■ **What to do**: Could you set down the listing below exactly, leaving out its pictures?

■ **Dataset excerpt**:
Segment Open

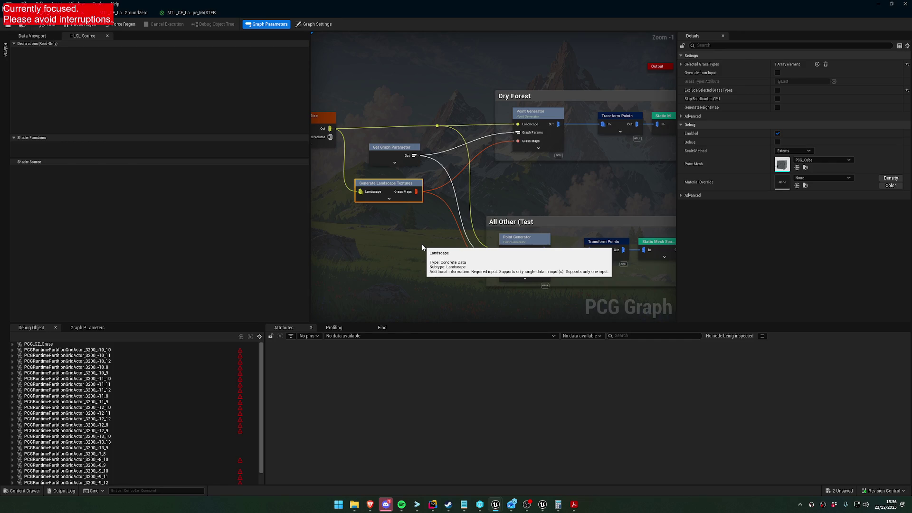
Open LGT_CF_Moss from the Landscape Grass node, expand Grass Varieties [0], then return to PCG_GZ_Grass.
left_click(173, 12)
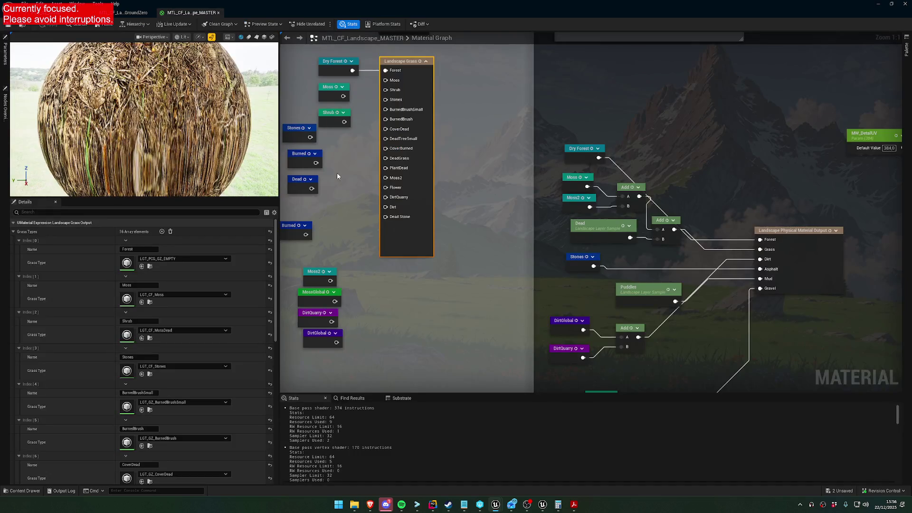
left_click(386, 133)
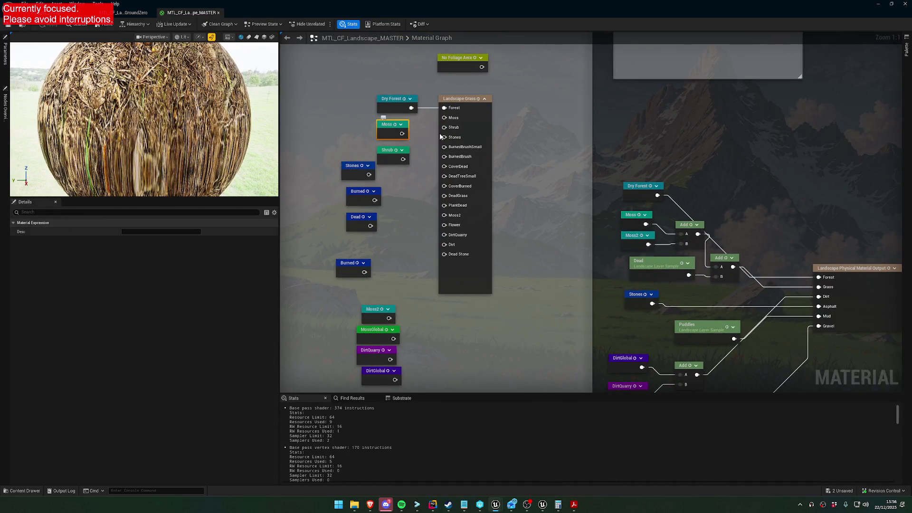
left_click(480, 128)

Segment Closed

■ **Result below**:
Open LGT_CF_Moss from the Landscape Grass node, expand Grass Varieties [0], then return to PCG_GZ_Grass.
left_click(173, 12)
left_click(386, 133)
left_click(480, 128)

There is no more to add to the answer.